Rafferty has mixed memories of his one and only Ryder Cup appearance in 1989 where he lost in foursomes with Bernhard Langer and Christy O'Connor Jnr before seeing off Mark Calcavecchia in the singles to gain his solitary point.

He recalled: "I was disappointed because I was leading the Order of Merit and playing really well and the results didn't show how well I had been playing throughout the year up to that.

"Sunday was the great opportunity to show that I could actually play and when I got out there playing my own golf ball, I wouldn't say it was a relief but it was certainly easier to concentrate when you hadn't got a partner to work with.

"Tony Jacklin was out captain and on the Saturday night he put his arm around my shoulder and said 'Can you give me a point?'

"I said yes and he said, 'Right I am going to put you out near the top.

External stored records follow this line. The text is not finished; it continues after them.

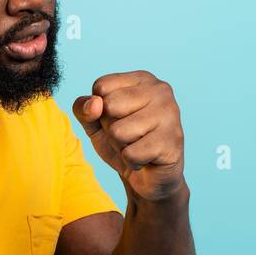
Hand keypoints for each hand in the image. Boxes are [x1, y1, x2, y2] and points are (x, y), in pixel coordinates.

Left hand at [72, 71, 184, 202]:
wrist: (148, 176)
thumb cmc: (122, 142)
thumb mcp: (94, 123)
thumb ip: (83, 108)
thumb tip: (94, 104)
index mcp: (142, 79)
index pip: (101, 86)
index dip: (99, 109)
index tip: (118, 118)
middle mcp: (160, 90)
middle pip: (109, 106)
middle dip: (111, 128)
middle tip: (128, 135)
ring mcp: (170, 114)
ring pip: (118, 132)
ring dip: (121, 146)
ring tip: (137, 146)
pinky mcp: (172, 141)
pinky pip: (131, 154)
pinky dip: (132, 162)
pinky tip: (146, 158)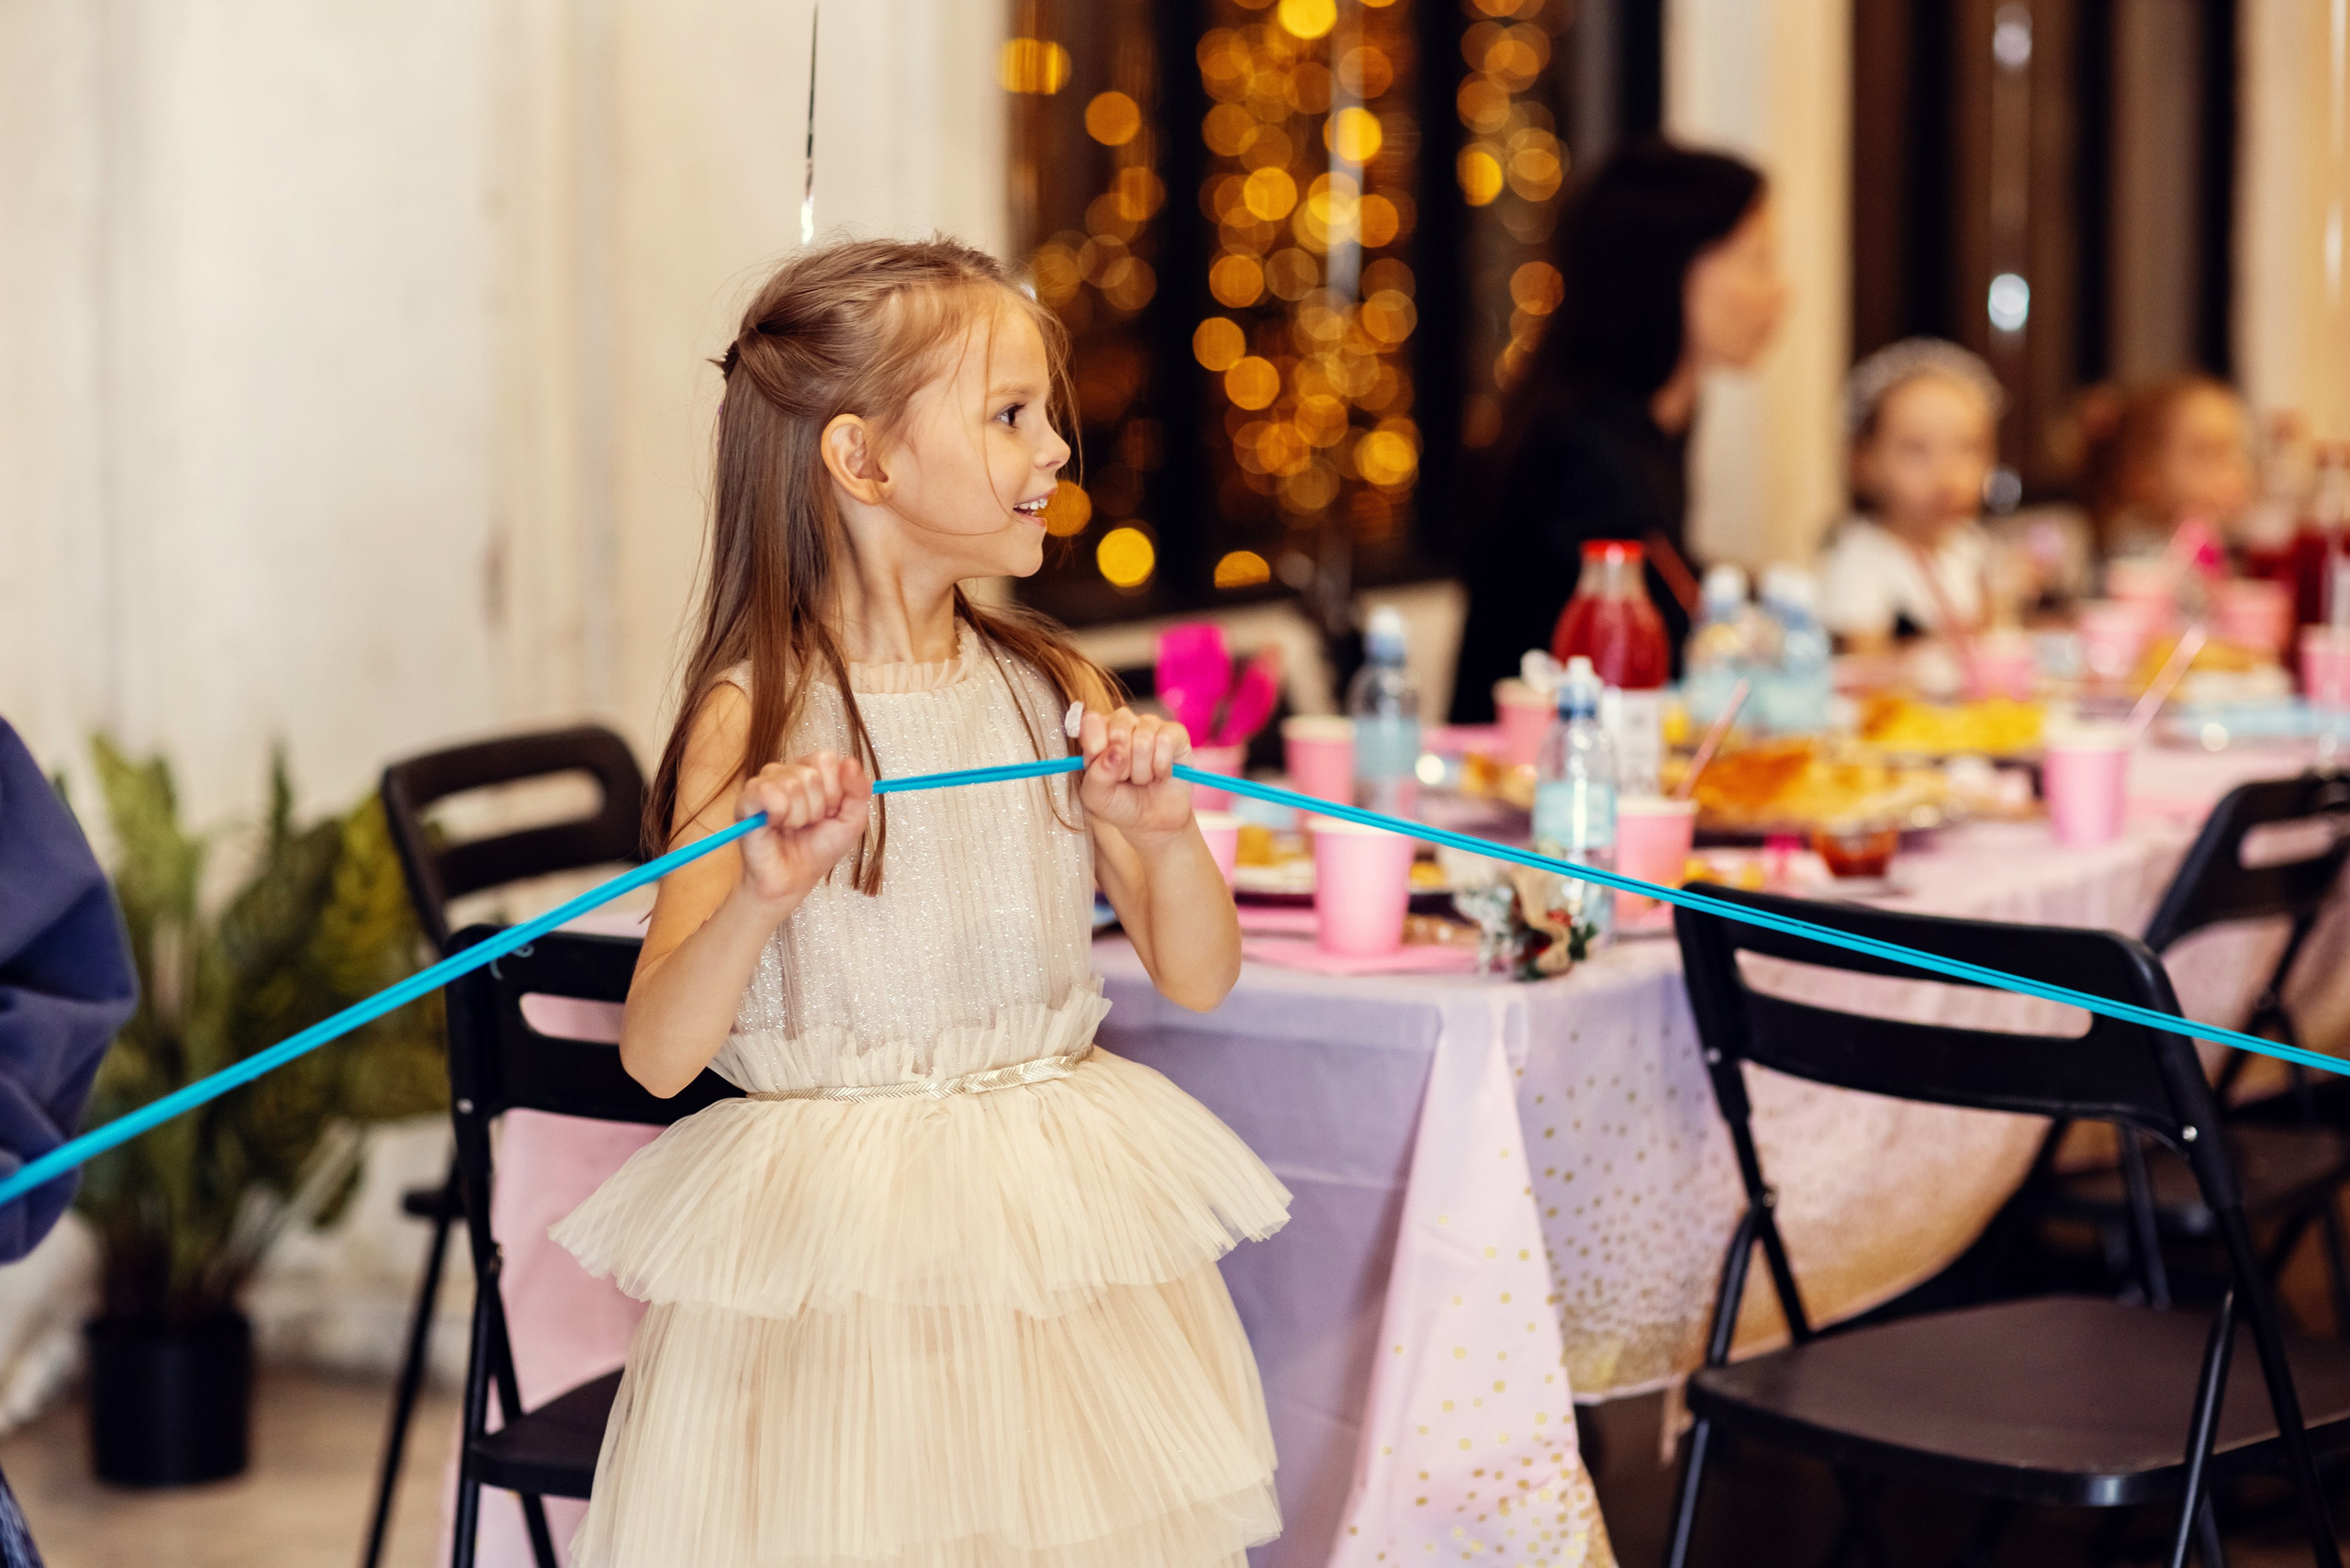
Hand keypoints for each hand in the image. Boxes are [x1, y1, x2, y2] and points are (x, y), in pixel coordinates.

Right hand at [734, 751, 869, 911]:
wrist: (794, 879)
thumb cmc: (819, 848)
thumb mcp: (852, 820)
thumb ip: (859, 790)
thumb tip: (850, 762)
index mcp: (810, 772)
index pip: (826, 759)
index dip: (834, 791)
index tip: (829, 812)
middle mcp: (785, 772)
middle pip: (811, 773)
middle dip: (818, 807)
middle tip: (809, 824)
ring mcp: (763, 784)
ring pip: (792, 784)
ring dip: (800, 816)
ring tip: (792, 828)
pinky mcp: (746, 801)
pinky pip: (768, 792)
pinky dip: (780, 814)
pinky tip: (775, 825)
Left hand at [1077, 707, 1192, 843]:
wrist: (1153, 821)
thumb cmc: (1120, 803)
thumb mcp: (1096, 797)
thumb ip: (1096, 774)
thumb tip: (1115, 752)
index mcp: (1098, 731)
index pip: (1091, 721)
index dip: (1096, 746)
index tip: (1102, 769)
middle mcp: (1123, 722)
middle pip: (1118, 732)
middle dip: (1122, 766)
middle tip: (1125, 777)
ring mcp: (1149, 725)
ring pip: (1143, 741)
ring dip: (1143, 771)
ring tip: (1143, 778)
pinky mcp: (1175, 732)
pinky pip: (1165, 741)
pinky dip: (1162, 767)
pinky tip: (1161, 774)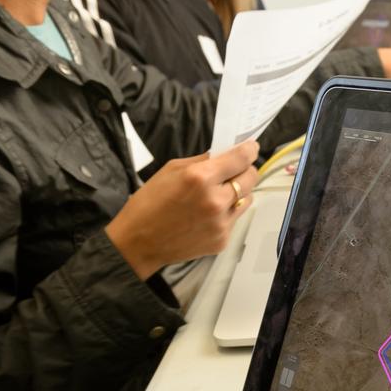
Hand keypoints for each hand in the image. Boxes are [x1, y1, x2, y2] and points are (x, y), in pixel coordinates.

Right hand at [105, 140, 258, 278]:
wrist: (139, 242)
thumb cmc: (149, 202)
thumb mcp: (171, 170)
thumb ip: (201, 161)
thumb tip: (223, 154)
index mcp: (200, 178)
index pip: (240, 159)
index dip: (250, 150)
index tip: (251, 148)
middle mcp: (215, 200)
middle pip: (251, 178)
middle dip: (245, 171)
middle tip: (234, 171)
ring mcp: (221, 223)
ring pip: (247, 199)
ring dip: (238, 193)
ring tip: (218, 195)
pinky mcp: (222, 239)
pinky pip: (235, 219)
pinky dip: (227, 213)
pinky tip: (207, 215)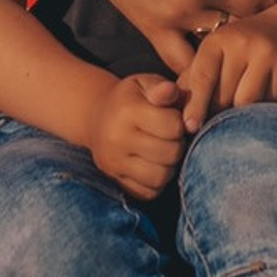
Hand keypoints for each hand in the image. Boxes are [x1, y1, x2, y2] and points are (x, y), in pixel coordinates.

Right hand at [87, 75, 186, 199]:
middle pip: (170, 153)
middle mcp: (117, 139)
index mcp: (127, 111)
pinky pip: (148, 192)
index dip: (180, 123)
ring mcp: (114, 163)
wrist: (96, 116)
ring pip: (160, 176)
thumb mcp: (144, 84)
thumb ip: (161, 88)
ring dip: (170, 166)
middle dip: (178, 145)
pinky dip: (157, 182)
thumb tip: (170, 91)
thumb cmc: (130, 98)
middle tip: (171, 137)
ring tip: (164, 151)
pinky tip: (154, 164)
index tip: (173, 118)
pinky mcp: (115, 180)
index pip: (172, 126)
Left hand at [179, 19, 276, 130]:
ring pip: (247, 102)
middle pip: (224, 95)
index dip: (195, 104)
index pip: (203, 77)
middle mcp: (242, 42)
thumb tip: (171, 109)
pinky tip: (266, 92)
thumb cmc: (240, 50)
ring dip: (242, 110)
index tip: (190, 126)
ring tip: (242, 102)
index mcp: (217, 40)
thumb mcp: (214, 55)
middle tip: (221, 114)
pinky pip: (271, 101)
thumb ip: (192, 80)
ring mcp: (267, 53)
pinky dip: (265, 105)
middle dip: (220, 110)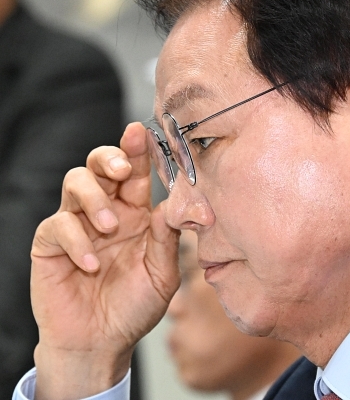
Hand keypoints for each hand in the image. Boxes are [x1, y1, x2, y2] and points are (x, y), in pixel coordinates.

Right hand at [31, 122, 179, 399]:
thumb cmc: (134, 306)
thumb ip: (167, 239)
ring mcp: (77, 225)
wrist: (101, 343)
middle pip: (100, 164)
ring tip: (109, 227)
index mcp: (135, 213)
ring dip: (93, 198)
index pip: (136, 173)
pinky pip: (57, 225)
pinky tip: (92, 265)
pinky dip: (76, 241)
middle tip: (122, 169)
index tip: (142, 132)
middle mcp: (106, 212)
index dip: (138, 150)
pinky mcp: (51, 244)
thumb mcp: (162, 274)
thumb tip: (173, 203)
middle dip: (110, 157)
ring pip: (75, 182)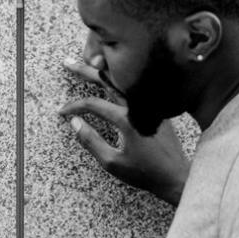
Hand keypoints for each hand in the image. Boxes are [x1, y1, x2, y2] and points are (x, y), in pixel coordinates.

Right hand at [58, 54, 188, 205]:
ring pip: (122, 80)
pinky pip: (135, 87)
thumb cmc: (144, 172)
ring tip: (89, 62)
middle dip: (86, 70)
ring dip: (104, 71)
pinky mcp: (156, 107)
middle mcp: (138, 105)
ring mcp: (149, 104)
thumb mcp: (112, 162)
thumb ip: (91, 141)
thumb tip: (74, 123)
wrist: (176, 175)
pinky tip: (112, 78)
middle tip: (68, 63)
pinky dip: (120, 79)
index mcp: (126, 118)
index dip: (74, 107)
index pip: (92, 104)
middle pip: (108, 80)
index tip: (62, 113)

I need some points.' I just said, I can do it.

"He just needed conformation that I could take on that role and I needed to show him I was good enough to take on that role."

Rafferty knows that Faldo will leave no stone unturned at Valhalla and believes that the European players have so much experience on the PGA Tour that the atmosphere in the US no longer bothers them.

He said: "Go back to as recently as Brookline, you had three guys who didn't get a game and were rookies and weren't used to playing in front of large galleries.

"I can only go from informed comment and I hear they were overwhelmed by it. Now at least three quarters of the team is well used to the PGA Tour and all the noise that goes on.

"I'd love to be a part of it. And you never know. Golf is a funny game."